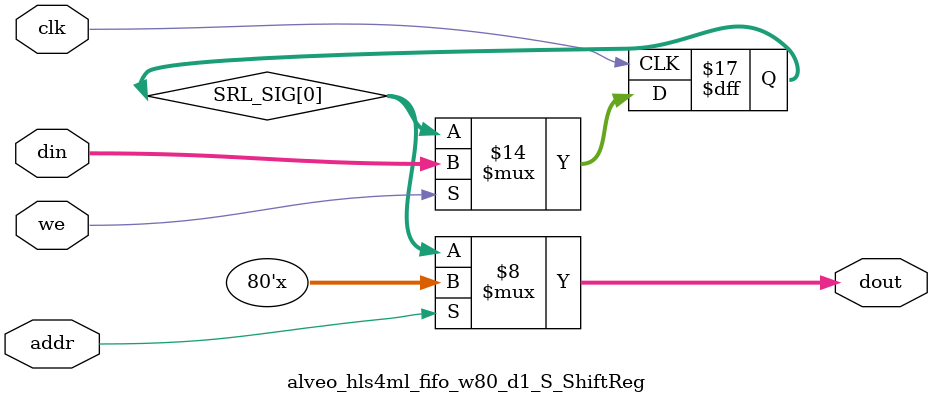
<source format=v>

`timescale 1 ns / 1 ps

module alveo_hls4ml_fifo_w80_d1_S
#(parameter
    MEM_STYLE   = "shiftReg",
    DATA_WIDTH  = 80,
    ADDR_WIDTH  = 1,
    DEPTH       = 1)
(
    // system signal
    input  wire                  clk,
    input  wire                  reset,

    // write
    output wire                  if_full_n,
    input  wire                  if_write_ce,
    input  wire                  if_write,
    input  wire [DATA_WIDTH-1:0] if_din,
    
    // read 
    output wire [ADDR_WIDTH:0]   if_num_data_valid, // for FRP
    output wire [ADDR_WIDTH:0]   if_fifo_cap,       // for FRP
    output wire                  if_empty_n,
    input  wire                  if_read_ce,
    input  wire                  if_read,
    output wire [DATA_WIDTH-1:0] if_dout
);
//------------------------Parameter----------------------

//------------------------Local signal-------------------
wire [ADDR_WIDTH-1:0] addr;
wire                  push;
wire                  pop;
reg signed [ADDR_WIDTH:0]   mOutPtr;
reg                   empty_n = 1'b0;
reg                   full_n  = 1'b1;
// with almost full?  no 
//------------------------Instantiation------------------
alveo_hls4ml_fifo_w80_d1_S_ShiftReg 
#(  .DATA_WIDTH (DATA_WIDTH),
    .ADDR_WIDTH (ADDR_WIDTH),
    .DEPTH      (DEPTH))
U_alveo_hls4ml_fifo_w80_d1_S_ShiftReg (
    .clk        (clk),
    .we         (push),
    .addr       (addr),
    .din        (if_din),
    .dout       (if_dout)
);
//------------------------Task and function--------------

//------------------------Body---------------------------
// has num_data_valid ? 
assign if_num_data_valid = mOutPtr + 1'b1; // yes
assign if_fifo_cap = DEPTH; // yes 

// has almost full ? 
assign if_full_n  = full_n; //no 
assign if_empty_n = empty_n;

assign push = (if_write & if_write_ce) & full_n;
assign pop  = (if_read & if_read_ce) & empty_n;
assign addr = mOutPtr[ADDR_WIDTH] == 1'b0 ? mOutPtr[ADDR_WIDTH-1:0]:{ADDR_WIDTH{1'b0}};

// full_n
always @(posedge clk ) begin
    if (reset == 1'b1)
        full_n <= 1'b1;
    else if (push & ~pop) begin
        if (mOutPtr == DEPTH - 2)
            full_n <= 1'b0;
    end
    else if (~push & pop)
        full_n <= 1'b1;
end

// almost_full_n 

// empty_n
always @(posedge clk ) begin
    if (reset == 1'b1)
        empty_n <= 1'b0;
    else if (push & ~pop)
        empty_n <= 1'b1;
    else if (~push & pop) begin
        if (mOutPtr == 0)
            empty_n <= 1'b0;
    end
end

// mOutPtr
always @(posedge clk ) begin
    if (reset == 1'b1)
        mOutPtr <= {ADDR_WIDTH+1{1'b1}};
    else if (push & ~pop)
        mOutPtr <= mOutPtr + 1'b1;
    else if (~push & pop)
        mOutPtr <= mOutPtr - 1'b1;
end

endmodule  


module alveo_hls4ml_fifo_w80_d1_S_ShiftReg
#(parameter
    DATA_WIDTH  = 80,
    ADDR_WIDTH  = 1,
    DEPTH       = 1)
(
    input  wire                  clk,
    input  wire                  we,
    input  wire [ADDR_WIDTH-1:0] addr,
    input  wire [DATA_WIDTH-1:0] din,
    output wire [DATA_WIDTH-1:0] dout
);

reg [DATA_WIDTH-1:0] SRL_SIG [0:DEPTH-1];
integer i;

always @ (posedge clk) begin
    if (we) begin
        for (i=0; i<DEPTH-1; i=i+1)
            SRL_SIG[i+1] <= SRL_SIG[i];
        SRL_SIG[0] <= din;
    end
end

assign dout = SRL_SIG[addr];

endmodule

</source>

○ ○ ○ ○ ○

_Required work_
Would you copy the records word for word, without any of their pictures?

_Reply to the exercise_
<source format=v>

`timescale 1 ns / 1 ps

module alveo_hls4ml_fifo_w80_d1_S
#(parameter
    MEM_STYLE   = "shiftReg",
    DATA_WIDTH  = 80,
    ADDR_WIDTH  = 1,
    DEPTH       = 1)
(
    // system signal
    input  wire                  clk,
    input  wire                  reset,

    // write
    output wire                  if_full_n,
    input  wire                  if_write_ce,
    input  wire                  if_write,
    input  wire [DATA_WIDTH-1:0] if_din,
    
    // read 
    output wire [ADDR_WIDTH:0]   if_num_data_valid, // for FRP
    output wire [ADDR_WIDTH:0]   if_fifo_cap,       // for FRP
    output wire                  if_empty_n,
    input  wire                  if_read_ce,
    input  wire                  if_read,
    output wire [DATA_WIDTH-1:0] if_dout
);
//------------------------Parameter----------------------

//------------------------Local signal-------------------
wire [ADDR_WIDTH-1:0] addr;
wire                  push;
wire                  pop;
reg signed [ADDR_WIDTH:0]   mOutPtr;
reg                   empty_n = 1'b0;
reg                   full_n  = 1'b1;
// with almost full?  no 
//------------------------Instantiation------------------
alveo_hls4ml_fifo_w80_d1_S_ShiftReg 
#(  .DATA_WIDTH (DATA_WIDTH),
    .ADDR_WIDTH (ADDR_WIDTH),
    .DEPTH      (DEPTH))
U_alveo_hls4ml_fifo_w80_d1_S_ShiftReg (
    .clk        (clk),
    .we         (push),
    .addr       (addr),
    .din        (if_din),
    .dout       (if_dout)
);
//------------------------Task and function--------------

//------------------------Body---------------------------
// has num_data_valid ? 
assign if_num_data_valid = mOutPtr + 1'b1; // yes
assign if_fifo_cap = DEPTH; // yes 

// has almost full ? 
assign if_full_n  = full_n; //no 
assign if_empty_n = empty_n;

assign push = (if_write & if_write_ce) & full_n;
assign pop  = (if_read & if_read_ce) & empty_n;
assign addr = mOutPtr[ADDR_WIDTH] == 1'b0 ? mOutPtr[ADDR_WIDTH-1:0]:{ADDR_WIDTH{1'b0}};

// full_n
always @(posedge clk ) begin
    if (reset == 1'b1)
        full_n <= 1'b1;
    else if (push & ~pop) begin
        if (mOutPtr == DEPTH - 2)
            full_n <= 1'b0;
    end
    else if (~push & pop)
        full_n <= 1'b1;
end

// almost_full_n 

// empty_n
always @(posedge clk ) begin
    if (reset == 1'b1)
        empty_n <= 1'b0;
    else if (push & ~pop)
        empty_n <= 1'b1;
    else if (~push & pop) begin
        if (mOutPtr == 0)
            empty_n <= 1'b0;
    end
end

// mOutPtr
always @(posedge clk ) begin
    if (reset == 1'b1)
        mOutPtr <= {ADDR_WIDTH+1{1'b1}};
    else if (push & ~pop)
        mOutPtr <= mOutPtr + 1'b1;
    else if (~push & pop)
        mOutPtr <= mOutPtr - 1'b1;
end

endmodule  


module alveo_hls4ml_fifo_w80_d1_S_ShiftReg
#(parameter
    DATA_WIDTH  = 80,
    ADDR_WIDTH  = 1,
    DEPTH       = 1)
(
    input  wire                  clk,
    input  wire                  we,
    input  wire [ADDR_WIDTH-1:0] addr,
    input  wire [DATA_WIDTH-1:0] din,
    output wire [DATA_WIDTH-1:0] dout
);

reg [DATA_WIDTH-1:0] SRL_SIG [0:DEPTH-1];
integer i;

always @ (posedge clk) begin
    if (we) begin
        for (i=0; i<DEPTH-1; i=i+1)
            SRL_SIG[i+1] <= SRL_SIG[i];
        SRL_SIG[0] <= din;
    end
end

assign dout = SRL_SIG[addr];

endmodule

</source>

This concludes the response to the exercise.